- Directions
In the data below, find the line containing "M 2137,385 L", then set down that line and every later line up to and including the line containing "M 2136,518 L 2140,552 L 2103,556 L 2100,522 Z", exactly.

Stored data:
────────

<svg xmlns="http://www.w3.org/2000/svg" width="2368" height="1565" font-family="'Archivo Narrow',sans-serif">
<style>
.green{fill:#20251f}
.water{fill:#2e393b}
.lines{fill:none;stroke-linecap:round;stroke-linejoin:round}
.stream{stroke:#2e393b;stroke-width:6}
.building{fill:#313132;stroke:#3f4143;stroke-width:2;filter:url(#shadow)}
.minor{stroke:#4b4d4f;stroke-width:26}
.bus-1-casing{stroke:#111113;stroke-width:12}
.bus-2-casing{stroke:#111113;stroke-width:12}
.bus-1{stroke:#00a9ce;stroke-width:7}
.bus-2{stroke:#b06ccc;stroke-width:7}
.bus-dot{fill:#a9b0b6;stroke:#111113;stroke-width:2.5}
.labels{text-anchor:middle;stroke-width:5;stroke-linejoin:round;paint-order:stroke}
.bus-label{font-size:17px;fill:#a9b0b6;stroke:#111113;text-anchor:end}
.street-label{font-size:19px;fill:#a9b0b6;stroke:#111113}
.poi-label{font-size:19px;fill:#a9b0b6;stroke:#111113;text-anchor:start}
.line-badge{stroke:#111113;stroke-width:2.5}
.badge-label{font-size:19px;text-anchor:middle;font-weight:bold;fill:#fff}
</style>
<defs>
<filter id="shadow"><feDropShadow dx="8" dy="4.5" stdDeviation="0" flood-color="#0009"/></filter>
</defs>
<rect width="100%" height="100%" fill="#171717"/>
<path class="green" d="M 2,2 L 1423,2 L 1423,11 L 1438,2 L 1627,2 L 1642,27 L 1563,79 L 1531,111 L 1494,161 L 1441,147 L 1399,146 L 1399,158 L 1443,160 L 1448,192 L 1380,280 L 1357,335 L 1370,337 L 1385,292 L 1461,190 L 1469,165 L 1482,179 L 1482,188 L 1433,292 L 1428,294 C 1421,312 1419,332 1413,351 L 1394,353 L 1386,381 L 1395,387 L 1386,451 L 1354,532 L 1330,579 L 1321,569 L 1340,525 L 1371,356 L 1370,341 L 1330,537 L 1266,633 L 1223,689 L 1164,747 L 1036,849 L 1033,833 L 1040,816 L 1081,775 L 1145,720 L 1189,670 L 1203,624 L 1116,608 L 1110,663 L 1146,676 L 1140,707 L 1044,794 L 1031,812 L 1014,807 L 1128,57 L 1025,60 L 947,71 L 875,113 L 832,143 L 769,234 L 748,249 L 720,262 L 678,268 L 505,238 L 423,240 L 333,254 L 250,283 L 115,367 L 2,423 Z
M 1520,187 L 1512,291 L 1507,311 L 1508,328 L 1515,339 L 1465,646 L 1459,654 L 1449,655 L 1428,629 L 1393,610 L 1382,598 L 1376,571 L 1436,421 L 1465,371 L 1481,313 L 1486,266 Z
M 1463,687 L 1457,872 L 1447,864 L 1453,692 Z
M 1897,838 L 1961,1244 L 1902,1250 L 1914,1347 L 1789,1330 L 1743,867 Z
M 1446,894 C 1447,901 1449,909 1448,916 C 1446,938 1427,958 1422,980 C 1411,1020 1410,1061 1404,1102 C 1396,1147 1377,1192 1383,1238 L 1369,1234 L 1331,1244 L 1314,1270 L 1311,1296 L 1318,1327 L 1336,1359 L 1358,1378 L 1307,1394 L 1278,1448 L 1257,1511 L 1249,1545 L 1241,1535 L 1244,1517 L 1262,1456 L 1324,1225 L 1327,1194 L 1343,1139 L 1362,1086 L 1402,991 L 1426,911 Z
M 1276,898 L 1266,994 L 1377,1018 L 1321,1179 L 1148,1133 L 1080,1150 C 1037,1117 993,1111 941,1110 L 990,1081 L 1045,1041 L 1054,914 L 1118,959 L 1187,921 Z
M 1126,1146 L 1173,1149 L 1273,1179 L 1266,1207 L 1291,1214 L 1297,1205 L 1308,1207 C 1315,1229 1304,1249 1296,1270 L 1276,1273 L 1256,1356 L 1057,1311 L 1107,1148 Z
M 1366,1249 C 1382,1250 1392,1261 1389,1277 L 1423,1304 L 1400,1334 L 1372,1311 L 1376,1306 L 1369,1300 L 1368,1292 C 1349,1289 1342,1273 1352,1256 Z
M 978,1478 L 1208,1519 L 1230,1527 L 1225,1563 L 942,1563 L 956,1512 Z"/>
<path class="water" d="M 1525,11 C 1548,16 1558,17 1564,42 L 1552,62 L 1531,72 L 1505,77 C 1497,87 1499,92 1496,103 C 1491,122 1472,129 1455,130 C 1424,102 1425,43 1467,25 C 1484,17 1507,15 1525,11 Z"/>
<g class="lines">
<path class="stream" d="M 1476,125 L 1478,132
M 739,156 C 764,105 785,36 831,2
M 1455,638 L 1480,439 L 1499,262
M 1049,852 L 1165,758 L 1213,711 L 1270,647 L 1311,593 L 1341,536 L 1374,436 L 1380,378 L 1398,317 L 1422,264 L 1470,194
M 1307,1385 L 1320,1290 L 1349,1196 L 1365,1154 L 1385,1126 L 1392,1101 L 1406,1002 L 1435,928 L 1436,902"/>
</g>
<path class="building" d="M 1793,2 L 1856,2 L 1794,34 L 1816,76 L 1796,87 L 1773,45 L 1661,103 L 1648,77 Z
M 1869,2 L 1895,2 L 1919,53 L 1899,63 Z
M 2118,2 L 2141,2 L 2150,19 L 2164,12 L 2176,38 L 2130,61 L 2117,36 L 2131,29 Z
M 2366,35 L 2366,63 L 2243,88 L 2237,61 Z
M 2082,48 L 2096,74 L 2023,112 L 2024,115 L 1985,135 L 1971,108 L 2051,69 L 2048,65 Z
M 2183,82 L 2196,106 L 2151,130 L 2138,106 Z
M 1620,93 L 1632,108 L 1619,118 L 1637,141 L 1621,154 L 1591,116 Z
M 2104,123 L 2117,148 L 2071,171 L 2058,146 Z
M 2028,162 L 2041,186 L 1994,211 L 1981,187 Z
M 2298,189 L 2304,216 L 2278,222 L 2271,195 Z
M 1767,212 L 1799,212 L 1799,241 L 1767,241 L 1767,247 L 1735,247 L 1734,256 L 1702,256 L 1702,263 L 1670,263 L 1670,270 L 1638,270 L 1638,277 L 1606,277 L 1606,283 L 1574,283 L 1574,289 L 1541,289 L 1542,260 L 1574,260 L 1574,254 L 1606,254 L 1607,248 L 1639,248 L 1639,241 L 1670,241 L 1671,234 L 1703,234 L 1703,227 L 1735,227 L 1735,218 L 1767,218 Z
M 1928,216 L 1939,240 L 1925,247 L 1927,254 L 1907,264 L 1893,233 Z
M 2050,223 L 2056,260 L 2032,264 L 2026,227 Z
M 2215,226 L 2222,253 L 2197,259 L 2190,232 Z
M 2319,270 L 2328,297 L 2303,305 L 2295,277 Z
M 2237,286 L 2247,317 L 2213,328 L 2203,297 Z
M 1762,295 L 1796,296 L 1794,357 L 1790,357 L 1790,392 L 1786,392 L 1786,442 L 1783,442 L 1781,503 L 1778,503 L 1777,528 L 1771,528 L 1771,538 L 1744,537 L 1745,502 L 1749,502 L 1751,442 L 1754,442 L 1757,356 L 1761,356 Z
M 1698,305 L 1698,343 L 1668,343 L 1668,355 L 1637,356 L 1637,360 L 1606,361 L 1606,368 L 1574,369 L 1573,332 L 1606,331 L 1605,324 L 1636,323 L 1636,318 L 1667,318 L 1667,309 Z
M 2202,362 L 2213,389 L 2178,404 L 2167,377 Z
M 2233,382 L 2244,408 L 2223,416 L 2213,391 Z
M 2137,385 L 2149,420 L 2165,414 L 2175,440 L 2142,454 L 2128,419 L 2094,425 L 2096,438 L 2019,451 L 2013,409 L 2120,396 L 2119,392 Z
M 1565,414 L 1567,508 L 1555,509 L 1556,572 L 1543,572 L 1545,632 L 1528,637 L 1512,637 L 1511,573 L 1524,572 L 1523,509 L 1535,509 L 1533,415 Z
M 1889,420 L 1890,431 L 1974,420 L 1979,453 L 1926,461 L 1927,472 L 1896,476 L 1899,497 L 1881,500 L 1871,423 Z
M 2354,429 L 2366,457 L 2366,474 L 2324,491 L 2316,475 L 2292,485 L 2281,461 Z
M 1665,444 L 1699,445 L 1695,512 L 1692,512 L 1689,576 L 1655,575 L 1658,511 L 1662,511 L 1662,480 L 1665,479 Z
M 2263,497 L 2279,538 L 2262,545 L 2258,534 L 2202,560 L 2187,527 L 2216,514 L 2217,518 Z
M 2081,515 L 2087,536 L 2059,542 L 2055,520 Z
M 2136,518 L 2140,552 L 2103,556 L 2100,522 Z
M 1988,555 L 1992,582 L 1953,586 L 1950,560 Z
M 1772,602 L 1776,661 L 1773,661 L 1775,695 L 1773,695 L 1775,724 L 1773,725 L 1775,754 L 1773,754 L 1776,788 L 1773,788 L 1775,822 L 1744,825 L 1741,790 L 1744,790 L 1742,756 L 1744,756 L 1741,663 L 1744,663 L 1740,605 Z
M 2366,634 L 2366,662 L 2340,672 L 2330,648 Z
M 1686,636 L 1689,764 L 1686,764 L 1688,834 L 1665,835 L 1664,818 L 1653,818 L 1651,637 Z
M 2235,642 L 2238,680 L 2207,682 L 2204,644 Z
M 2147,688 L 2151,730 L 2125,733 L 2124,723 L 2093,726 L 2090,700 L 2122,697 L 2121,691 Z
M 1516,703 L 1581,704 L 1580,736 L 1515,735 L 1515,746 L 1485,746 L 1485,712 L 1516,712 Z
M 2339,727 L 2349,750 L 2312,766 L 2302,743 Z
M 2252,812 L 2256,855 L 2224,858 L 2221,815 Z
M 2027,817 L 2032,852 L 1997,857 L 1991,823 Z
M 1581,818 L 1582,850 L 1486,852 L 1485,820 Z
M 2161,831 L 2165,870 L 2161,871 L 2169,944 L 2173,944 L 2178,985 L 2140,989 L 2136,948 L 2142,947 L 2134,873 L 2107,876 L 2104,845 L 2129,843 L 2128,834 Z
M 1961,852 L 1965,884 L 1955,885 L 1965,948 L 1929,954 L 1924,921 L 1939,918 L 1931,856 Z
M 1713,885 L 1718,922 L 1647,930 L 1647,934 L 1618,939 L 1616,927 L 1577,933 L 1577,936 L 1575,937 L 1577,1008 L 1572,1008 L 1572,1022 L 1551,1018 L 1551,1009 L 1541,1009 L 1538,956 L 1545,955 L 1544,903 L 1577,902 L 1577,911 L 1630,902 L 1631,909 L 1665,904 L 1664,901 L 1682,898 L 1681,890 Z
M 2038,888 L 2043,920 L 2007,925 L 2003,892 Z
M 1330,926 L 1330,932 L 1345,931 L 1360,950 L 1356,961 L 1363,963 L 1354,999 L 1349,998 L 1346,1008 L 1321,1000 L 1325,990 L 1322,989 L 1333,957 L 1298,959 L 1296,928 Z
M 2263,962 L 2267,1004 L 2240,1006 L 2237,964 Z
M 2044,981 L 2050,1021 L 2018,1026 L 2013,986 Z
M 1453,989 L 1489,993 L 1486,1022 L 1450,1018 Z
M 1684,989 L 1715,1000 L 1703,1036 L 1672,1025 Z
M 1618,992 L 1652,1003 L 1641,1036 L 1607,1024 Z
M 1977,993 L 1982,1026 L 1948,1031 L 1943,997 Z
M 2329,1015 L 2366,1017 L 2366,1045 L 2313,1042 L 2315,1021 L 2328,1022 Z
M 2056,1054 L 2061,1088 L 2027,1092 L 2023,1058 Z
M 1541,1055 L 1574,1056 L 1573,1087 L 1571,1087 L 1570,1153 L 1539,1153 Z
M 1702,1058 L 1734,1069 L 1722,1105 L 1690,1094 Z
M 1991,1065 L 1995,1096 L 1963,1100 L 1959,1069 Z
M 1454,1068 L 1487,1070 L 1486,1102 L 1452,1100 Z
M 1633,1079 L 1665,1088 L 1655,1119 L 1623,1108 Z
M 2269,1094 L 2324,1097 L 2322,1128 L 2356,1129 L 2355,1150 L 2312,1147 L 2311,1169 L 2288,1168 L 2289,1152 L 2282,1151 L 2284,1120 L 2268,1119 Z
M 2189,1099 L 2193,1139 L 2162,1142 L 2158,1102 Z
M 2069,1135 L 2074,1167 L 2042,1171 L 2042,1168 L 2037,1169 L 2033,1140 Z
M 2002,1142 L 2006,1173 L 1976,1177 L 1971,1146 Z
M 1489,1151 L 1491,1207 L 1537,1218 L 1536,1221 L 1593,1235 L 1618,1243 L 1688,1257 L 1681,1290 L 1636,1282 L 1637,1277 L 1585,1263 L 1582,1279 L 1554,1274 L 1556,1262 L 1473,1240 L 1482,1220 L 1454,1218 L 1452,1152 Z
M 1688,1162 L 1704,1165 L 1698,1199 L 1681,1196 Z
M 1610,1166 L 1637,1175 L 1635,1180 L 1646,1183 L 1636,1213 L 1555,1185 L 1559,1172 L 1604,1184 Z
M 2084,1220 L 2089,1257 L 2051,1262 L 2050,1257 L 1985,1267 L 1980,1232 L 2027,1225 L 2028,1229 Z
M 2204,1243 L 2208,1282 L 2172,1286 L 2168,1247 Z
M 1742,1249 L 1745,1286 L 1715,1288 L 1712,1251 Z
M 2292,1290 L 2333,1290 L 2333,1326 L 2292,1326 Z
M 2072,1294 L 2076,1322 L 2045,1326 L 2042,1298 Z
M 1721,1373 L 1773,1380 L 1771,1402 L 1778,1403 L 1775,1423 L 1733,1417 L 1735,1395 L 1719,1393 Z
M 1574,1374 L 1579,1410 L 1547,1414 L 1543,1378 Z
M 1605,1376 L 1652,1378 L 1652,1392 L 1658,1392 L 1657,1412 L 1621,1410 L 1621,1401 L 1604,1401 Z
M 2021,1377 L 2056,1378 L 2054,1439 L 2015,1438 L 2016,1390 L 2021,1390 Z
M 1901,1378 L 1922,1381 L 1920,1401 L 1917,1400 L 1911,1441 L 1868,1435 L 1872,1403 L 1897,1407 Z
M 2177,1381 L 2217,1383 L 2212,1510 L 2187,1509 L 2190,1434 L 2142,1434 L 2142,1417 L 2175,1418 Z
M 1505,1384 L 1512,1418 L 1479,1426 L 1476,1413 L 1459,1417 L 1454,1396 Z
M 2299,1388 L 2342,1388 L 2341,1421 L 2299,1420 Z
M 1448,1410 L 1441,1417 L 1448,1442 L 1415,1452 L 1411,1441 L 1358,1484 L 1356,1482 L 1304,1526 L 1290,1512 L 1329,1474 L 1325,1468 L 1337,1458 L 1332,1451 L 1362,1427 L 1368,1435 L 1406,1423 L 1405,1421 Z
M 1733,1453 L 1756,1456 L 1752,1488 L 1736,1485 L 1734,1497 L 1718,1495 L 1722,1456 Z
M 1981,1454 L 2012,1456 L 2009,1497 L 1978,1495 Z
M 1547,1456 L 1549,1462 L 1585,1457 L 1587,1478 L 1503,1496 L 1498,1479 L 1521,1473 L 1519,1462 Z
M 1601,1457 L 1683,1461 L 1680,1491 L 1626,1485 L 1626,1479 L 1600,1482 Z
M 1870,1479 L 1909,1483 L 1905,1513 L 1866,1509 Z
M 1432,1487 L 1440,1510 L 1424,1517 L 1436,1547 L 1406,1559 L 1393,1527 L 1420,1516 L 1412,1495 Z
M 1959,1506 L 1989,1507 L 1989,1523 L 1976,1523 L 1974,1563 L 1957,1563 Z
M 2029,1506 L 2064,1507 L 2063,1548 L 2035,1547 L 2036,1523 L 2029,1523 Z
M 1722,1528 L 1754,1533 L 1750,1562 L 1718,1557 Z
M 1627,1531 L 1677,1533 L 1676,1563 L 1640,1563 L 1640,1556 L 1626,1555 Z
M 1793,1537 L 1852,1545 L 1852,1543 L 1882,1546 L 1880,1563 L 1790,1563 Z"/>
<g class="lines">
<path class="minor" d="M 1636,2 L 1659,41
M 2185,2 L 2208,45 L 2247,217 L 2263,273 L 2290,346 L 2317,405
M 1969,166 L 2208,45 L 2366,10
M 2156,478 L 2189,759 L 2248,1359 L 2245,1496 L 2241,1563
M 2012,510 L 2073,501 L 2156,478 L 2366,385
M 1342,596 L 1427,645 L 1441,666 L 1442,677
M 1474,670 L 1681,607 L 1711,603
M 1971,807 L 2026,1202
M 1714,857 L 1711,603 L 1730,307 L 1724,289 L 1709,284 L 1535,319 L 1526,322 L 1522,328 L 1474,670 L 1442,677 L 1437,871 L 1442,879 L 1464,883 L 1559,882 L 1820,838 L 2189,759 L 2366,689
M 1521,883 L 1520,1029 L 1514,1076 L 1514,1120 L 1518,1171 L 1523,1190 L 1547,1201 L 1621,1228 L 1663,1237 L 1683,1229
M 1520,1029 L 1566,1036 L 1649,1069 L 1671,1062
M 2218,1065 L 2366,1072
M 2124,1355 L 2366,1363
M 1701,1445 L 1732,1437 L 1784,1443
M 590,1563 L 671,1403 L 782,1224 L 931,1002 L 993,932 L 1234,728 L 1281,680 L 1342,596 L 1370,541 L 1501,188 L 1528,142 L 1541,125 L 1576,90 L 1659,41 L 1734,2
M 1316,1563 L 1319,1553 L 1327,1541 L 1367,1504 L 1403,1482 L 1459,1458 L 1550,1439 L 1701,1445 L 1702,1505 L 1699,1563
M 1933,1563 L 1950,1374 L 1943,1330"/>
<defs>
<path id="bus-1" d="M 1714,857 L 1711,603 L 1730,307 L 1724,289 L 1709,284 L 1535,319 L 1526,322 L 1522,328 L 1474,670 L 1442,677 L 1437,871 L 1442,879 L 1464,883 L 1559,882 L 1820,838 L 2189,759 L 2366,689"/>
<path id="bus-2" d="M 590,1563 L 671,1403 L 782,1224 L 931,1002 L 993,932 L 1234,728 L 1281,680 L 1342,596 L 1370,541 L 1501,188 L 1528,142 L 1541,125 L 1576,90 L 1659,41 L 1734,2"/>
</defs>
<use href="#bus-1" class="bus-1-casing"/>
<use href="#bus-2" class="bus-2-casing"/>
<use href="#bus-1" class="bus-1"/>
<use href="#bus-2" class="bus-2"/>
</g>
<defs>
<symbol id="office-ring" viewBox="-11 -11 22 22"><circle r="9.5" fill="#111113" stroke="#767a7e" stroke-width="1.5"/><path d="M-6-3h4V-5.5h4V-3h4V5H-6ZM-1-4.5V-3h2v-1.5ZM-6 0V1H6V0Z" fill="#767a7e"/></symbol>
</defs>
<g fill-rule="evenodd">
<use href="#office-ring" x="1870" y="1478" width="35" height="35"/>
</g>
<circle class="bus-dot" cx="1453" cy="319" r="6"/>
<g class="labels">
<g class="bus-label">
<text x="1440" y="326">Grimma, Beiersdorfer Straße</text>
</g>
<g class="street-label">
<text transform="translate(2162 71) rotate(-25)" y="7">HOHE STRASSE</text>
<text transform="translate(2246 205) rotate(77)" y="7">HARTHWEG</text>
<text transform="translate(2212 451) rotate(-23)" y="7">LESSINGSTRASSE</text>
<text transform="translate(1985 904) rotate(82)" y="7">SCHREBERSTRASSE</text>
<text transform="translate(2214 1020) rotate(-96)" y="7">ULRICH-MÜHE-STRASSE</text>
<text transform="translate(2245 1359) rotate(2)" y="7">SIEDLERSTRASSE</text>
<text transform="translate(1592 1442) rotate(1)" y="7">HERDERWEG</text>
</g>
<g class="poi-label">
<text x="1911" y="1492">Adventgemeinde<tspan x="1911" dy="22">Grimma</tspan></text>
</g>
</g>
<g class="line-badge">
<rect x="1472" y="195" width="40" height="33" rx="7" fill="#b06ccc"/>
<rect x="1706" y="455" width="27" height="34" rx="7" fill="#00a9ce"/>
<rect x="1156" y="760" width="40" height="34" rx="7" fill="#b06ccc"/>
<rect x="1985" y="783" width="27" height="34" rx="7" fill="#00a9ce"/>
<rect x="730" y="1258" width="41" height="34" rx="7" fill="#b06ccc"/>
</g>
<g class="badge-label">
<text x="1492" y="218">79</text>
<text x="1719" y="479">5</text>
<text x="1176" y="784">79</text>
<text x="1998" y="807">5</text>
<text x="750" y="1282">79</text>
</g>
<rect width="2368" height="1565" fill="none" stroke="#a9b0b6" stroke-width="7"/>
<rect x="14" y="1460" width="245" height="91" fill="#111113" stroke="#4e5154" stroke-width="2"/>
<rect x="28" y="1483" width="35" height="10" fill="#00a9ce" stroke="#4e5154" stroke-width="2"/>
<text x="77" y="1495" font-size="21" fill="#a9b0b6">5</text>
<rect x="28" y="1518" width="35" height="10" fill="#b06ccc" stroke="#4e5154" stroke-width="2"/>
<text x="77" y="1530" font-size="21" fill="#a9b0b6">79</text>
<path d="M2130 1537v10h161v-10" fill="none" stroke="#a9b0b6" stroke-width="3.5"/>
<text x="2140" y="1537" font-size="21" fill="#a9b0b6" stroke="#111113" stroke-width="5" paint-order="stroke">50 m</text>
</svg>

────────

- Solved problem
M 2137,385 L 2149,420 L 2165,414 L 2175,440 L 2142,454 L 2128,419 L 2094,425 L 2096,438 L 2019,451 L 2013,409 L 2120,396 L 2119,392 Z
M 1565,414 L 1567,508 L 1555,509 L 1556,572 L 1543,572 L 1545,632 L 1528,637 L 1512,637 L 1511,573 L 1524,572 L 1523,509 L 1535,509 L 1533,415 Z
M 1889,420 L 1890,431 L 1974,420 L 1979,453 L 1926,461 L 1927,472 L 1896,476 L 1899,497 L 1881,500 L 1871,423 Z
M 2354,429 L 2366,457 L 2366,474 L 2324,491 L 2316,475 L 2292,485 L 2281,461 Z
M 1665,444 L 1699,445 L 1695,512 L 1692,512 L 1689,576 L 1655,575 L 1658,511 L 1662,511 L 1662,480 L 1665,479 Z
M 2263,497 L 2279,538 L 2262,545 L 2258,534 L 2202,560 L 2187,527 L 2216,514 L 2217,518 Z
M 2081,515 L 2087,536 L 2059,542 L 2055,520 Z
M 2136,518 L 2140,552 L 2103,556 L 2100,522 Z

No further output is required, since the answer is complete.